Intrauterine Growth Restriction Increases TNFα and Activates the Unfolded Protein Response in Male Rat Pups

1Division of Nutrition, University of Utah, Salt Lake City, UT 84158, USA
2Department of Pediatrics, University of Utah, Salt Lake City, UT 84158, USA
3Division of Neonatology, University of Utah, P.O. Box 581289, Salt Lake City, UT 84158, USA

Received 25 November 2013; Revised 4 February 2014; Accepted 12 March 2014; Published 6 April 2014

Academic Editor: Michel M. Murr

Copyright © 2014 Emily S. Riddle et al. This is an open access article distributed under the Creative Commons Attribution License, which permits unrestricted use, distribution, and reproduction in any medium, provided the original work is properly cited.
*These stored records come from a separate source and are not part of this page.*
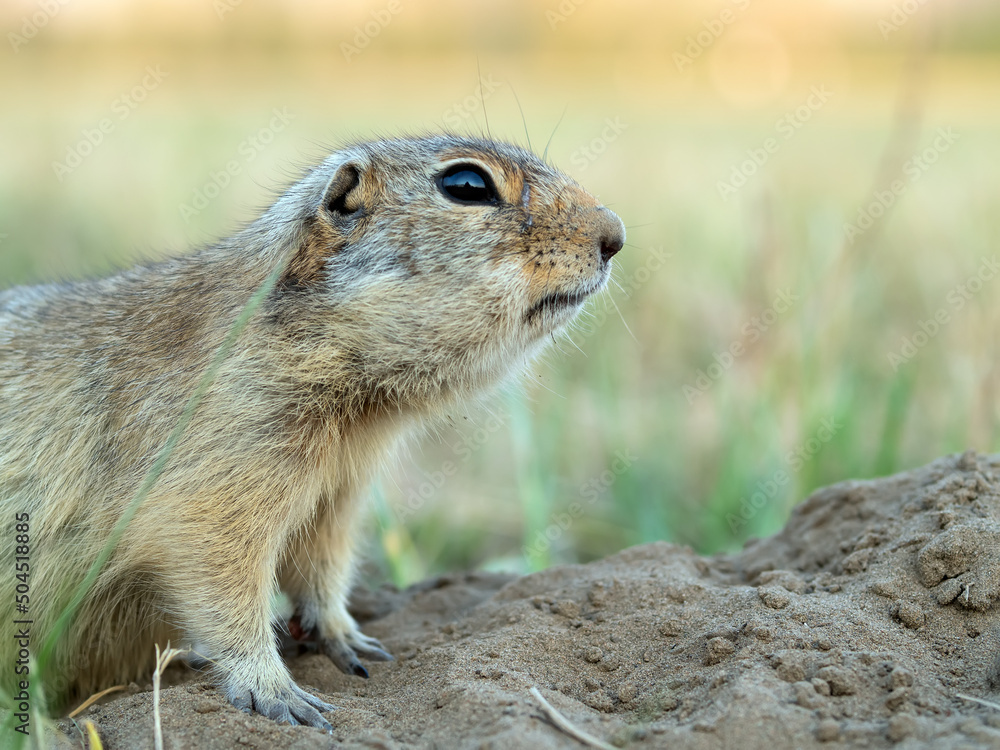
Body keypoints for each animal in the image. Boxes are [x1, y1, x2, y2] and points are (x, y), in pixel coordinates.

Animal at [0, 134, 624, 728]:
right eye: (467, 184)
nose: (615, 234)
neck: (358, 411)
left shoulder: (339, 493)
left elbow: (322, 566)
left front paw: (352, 642)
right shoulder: (216, 478)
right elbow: (221, 581)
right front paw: (278, 693)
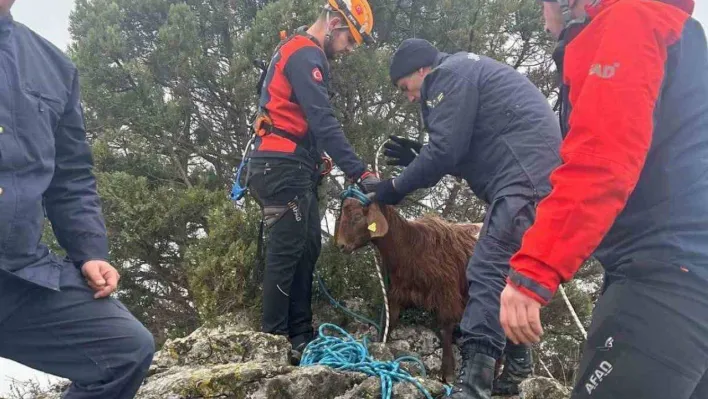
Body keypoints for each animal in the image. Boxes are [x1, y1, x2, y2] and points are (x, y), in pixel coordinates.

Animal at [336, 198, 482, 382]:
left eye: (356, 216)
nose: (341, 245)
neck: (410, 247)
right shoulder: (396, 291)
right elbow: (390, 320)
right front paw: (379, 349)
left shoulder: (447, 294)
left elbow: (445, 329)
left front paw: (448, 373)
Intrauterine growth restriction (IUGR) programs adult disease, including obesity and insulin resistance. Our group previously demonstrated that IUGR dysregulates adipose deposition in male, but not female, weanling rats. Dysregulated adipose deposition is often accompanied by the release of proinflammatory signaling molecules, such as tumor necrosis factor alpha (TNFα). TNFα contributes to adipocyte inflammation and impaired insulin signaling. TNFα has also been implicated in the activation of the unfolded protein response (UPR), which impairs insulin signaling. We hypothesized that, in male rat pups, IUGR would increase TNFα, TNFR1, and components of the UPR (Hspa5, ATF6, p-eIF2α, and Ddit3) prior to the onset of obesity. We further hypothesized that impaired glucose tolerance would occur after the onset of adipose dysfunction in male IUGR rats. To test this hypothesis, we used a well-characterized rat model of uteroplacental insufficiency-induced IUGR. Our primary findings are that, in male rats, IUGR (1) increased circulating and adipose TNFα, (2) increased mRNA levels of UPR components as well as p-eIF2a, and (3) impaired glucose tolerance after observed TNFα increased and after UPR activation. We speculate that programmed dysregulation of TNFα and UPR contributed to the development of glucose intolerance in male IUGR rats.